> **Texto proporcionado**:
>>>
# Compresor no arranca y está nuevo



## javier8

Al parecer es por mala tensión en el suministro de energia , que capacitores debo utilizar para mejorar el arranque, la descripción es 1/6 hp con tensión de 120vol 60hz ...


----------



## solaris8

cual es el compresor, marca modelo, cuanto mide la linea 110, 117, 120, mas menos...
lo del capacitor puede que no ocupe si es nuevo, y de fabrica no lo utilizaron, pone alguna foto  del motor


----------



## DOSMETROS

Si está nuevo , mejor recurrir a la garantía !


----------



## el-rey-julien

al mio le pasa lo mismo y la garantía me recomendó un elevador de tensión que cuesta mas que el compresor 
al final quedo así,si el tanque esta vació arranca pero luego de varios intentos,o de estar unos 10 segundos marchando a paso tortuga.luego lo tengo que apagar porque no arranca si el tanque tiene aire
la marca es Lusqtoff  50lts 2.5hp 
así que voy a estar atento a ver si hay otra solución
porque desde que lo compre lo use nada


----------



## Juan Tamarit

Igual que pruebe primero con la garantía antes de meterle mano. Después no hay vuelta atrás con eso.
<<<
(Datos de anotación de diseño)
>>>
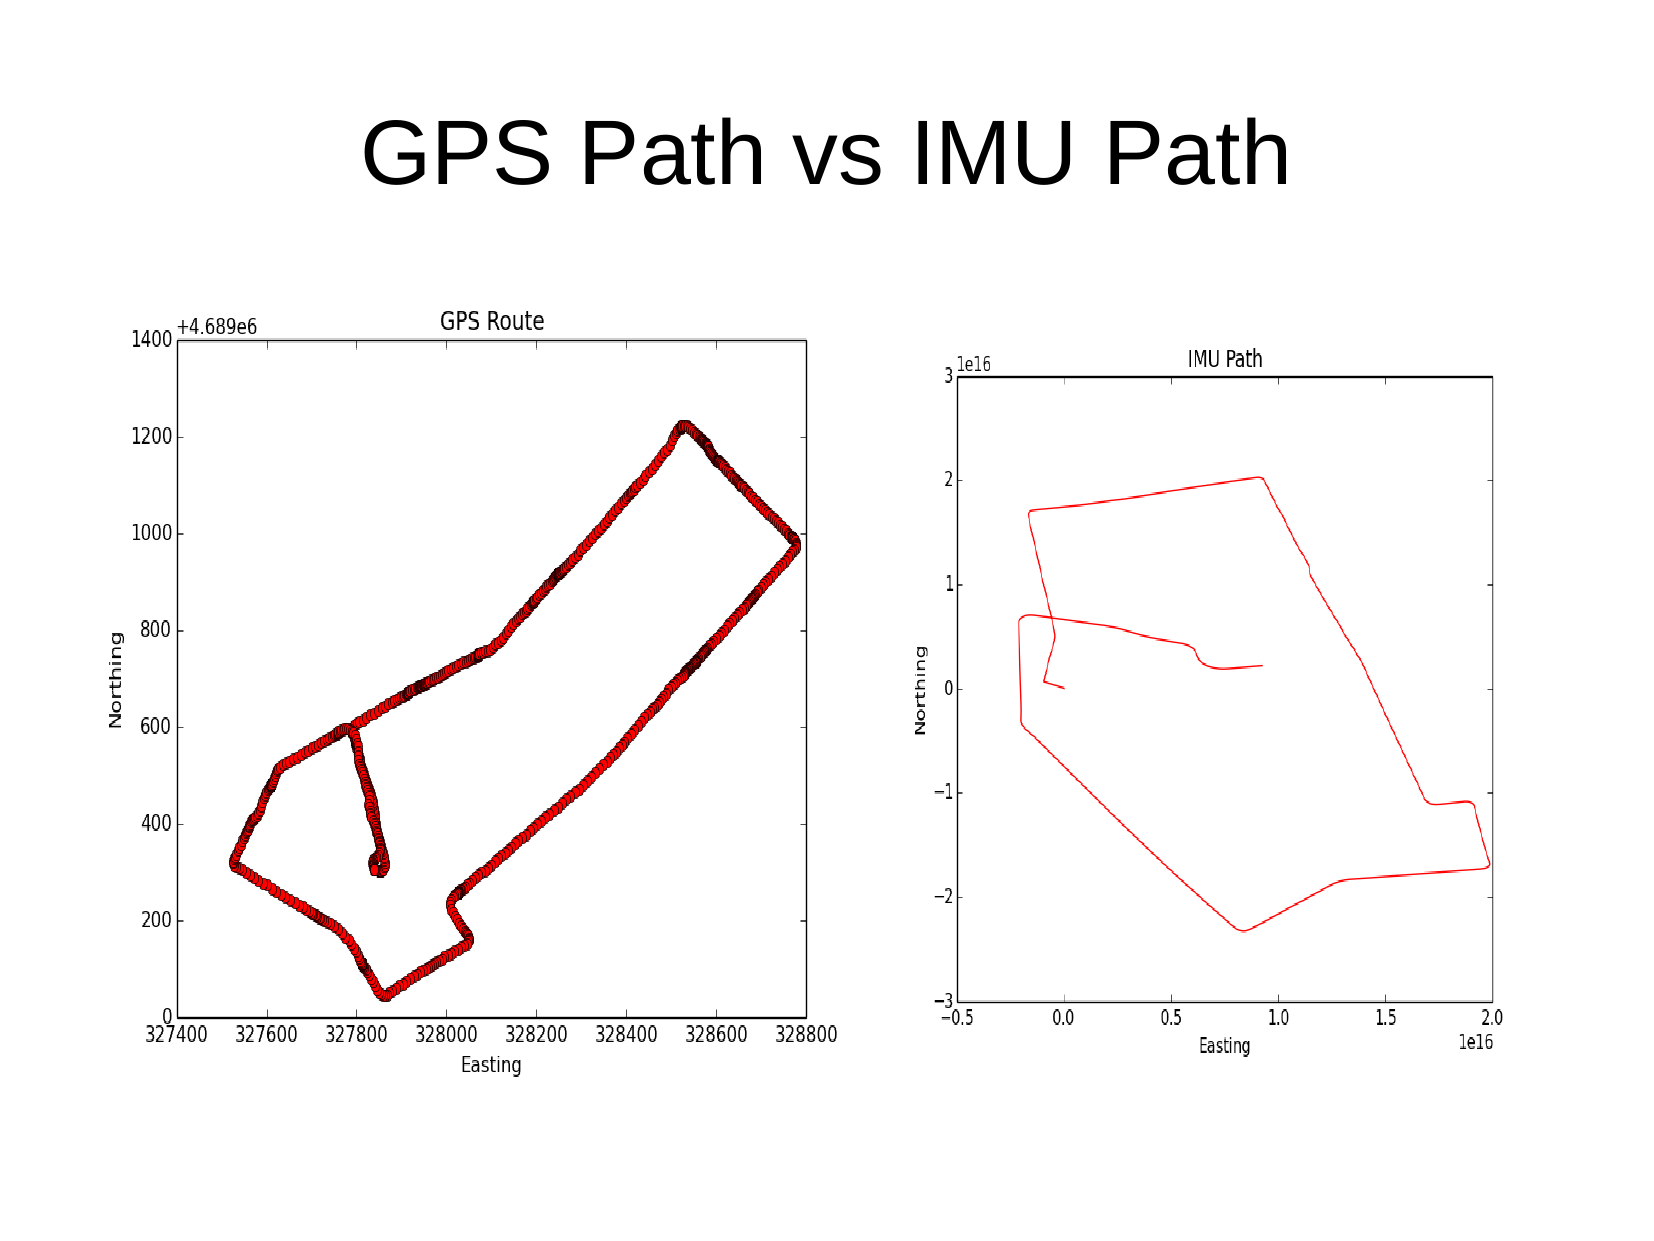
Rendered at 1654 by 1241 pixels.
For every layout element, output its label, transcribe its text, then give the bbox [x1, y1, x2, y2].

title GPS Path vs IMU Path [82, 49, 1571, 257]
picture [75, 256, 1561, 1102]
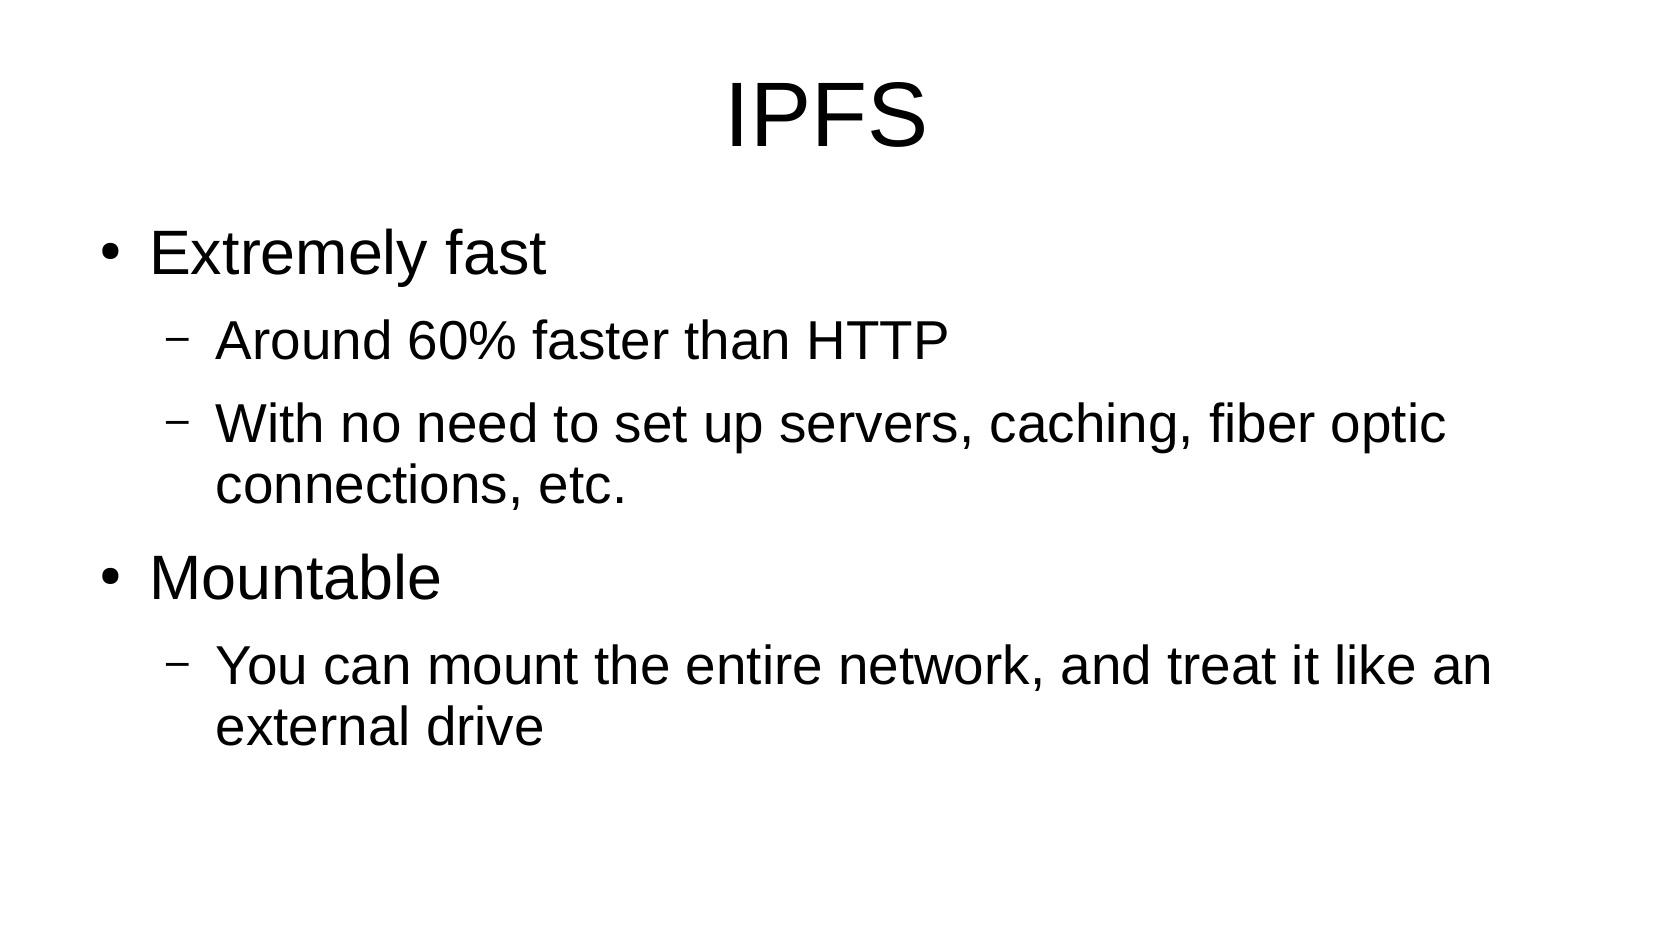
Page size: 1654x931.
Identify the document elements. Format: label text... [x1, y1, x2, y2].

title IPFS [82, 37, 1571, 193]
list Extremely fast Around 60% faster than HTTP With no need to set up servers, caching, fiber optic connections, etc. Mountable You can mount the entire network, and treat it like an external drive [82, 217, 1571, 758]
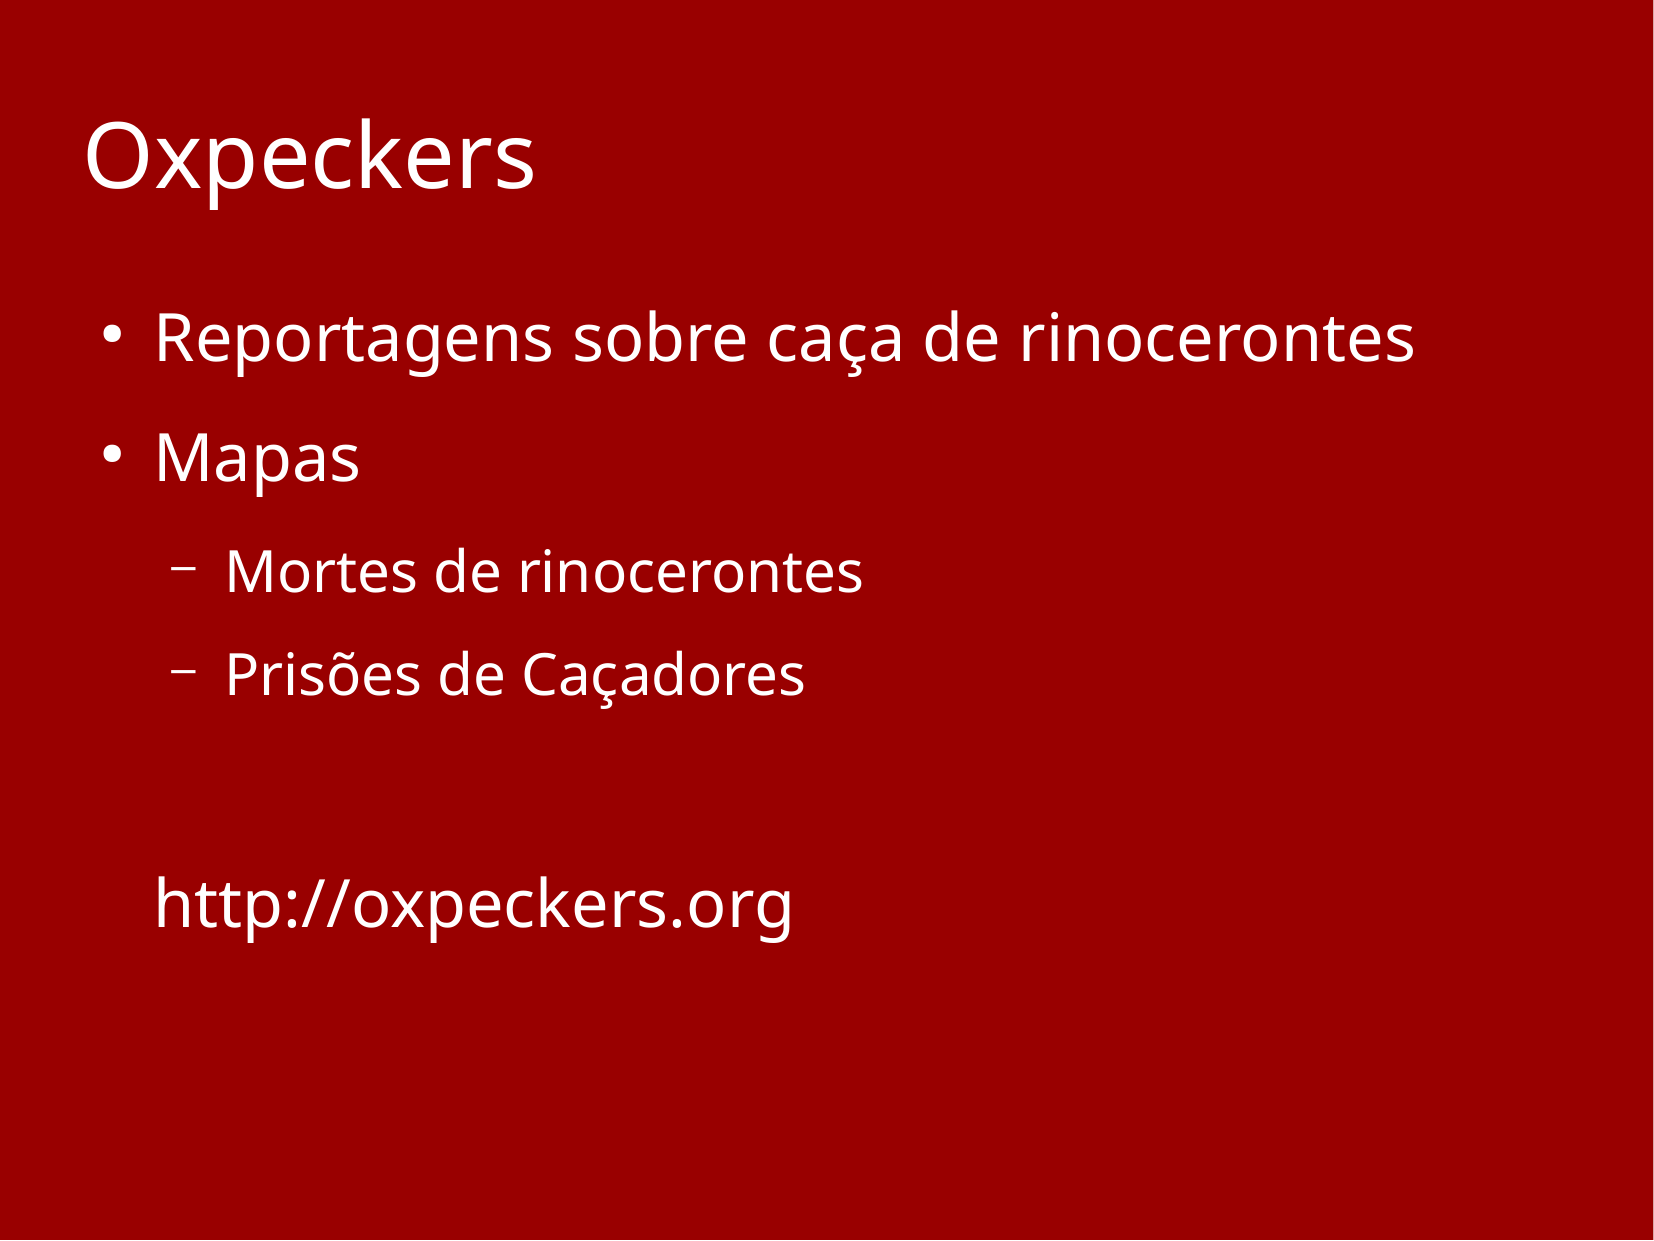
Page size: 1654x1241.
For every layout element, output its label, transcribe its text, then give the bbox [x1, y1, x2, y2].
<<<
> **Tareas del ejercicio**:
A. Transcribe del hilo sobre el compresor que no arranca el fragmento que comienza con "Al parecer es" y sigue hasta "120, mas menos...".
B. Escribe la continuación del hilo sobre el compresor que no arranca a partir de su último mensaje.

> **Resultados**:
A.
Al parecer es por mala tensión en el suministro de energia , que capacitores debo utilizar para mejorar el arranque, la descripción es 1/6 hp con tensión de 120vol 60hz ...


----------



## solaris8

cual es el compresor, marca modelo, cuanto mide la linea 110, 117, 120, mas menos...

B.
----------



## Gudino Roberto duberlin

Hola, cuando dices que el compresor no arranca, te refieres a que no da indicios de marcha? O intenta arrancar?
Analiza, que condiciones evitan ese evento, uno de ellos, es que el presostato, esté mal ajustado, indicando presión max. siendo que no es así.


----------



## DOSMETROS

el-rey-julien dijo:


> al final quedo así,si el tanque esta vació arranca pero luego de varios intentos,o de estar unos 10 segundos marchando a paso tortuga.


 
Cambiar y hasta agrandar un poco el capacitor de arranque.



> luego lo tengo que apagar porque no arranca si el tanque tiene aire


 
Podría estar fallando la válvula de retención entre el compresor y el tanque


----------



## solaris8

lo malo de estos compresores es el motor en si, son libres de aceite, no duran encendidos mucho tiempo
en el taller tengo uno (que me regalaron, porque se desbielo), las partes estan echas en aluminio de baja calidad, le voy a poner un compresor de heladera para aprovechar el tanque

motor-compresor libre de aceite








julien, como dijo dosmetros revisa la valvula de retencion, si ya no tiene garantia, revisa la polea, el motor que gire facil que no este desentrado.... 

http://www.mastertoolrepair.com/air-compressor-pump-parts-h1504st-a700062-p-31061.html


----------



## el-rey-julien

todo esta bueno ,el motor gira facil,pero le cuesta arrancar ,parece ser el mismo que publicaste
no intente cambiarle el capacitor,
 solo le saque la tapa y no vi poleas , si se ve el capasitos,
fuera de ese detalle que no quiere arrancar cuando el tanque le queda aire ,se activa la llave pero el motor hace hummmmmmmm y no gira
cuando pueda le pruebo con otro capacitor





DOSMETROS dijo:


> Cambiar y hasta agrandar un poco el capacitor de arranque.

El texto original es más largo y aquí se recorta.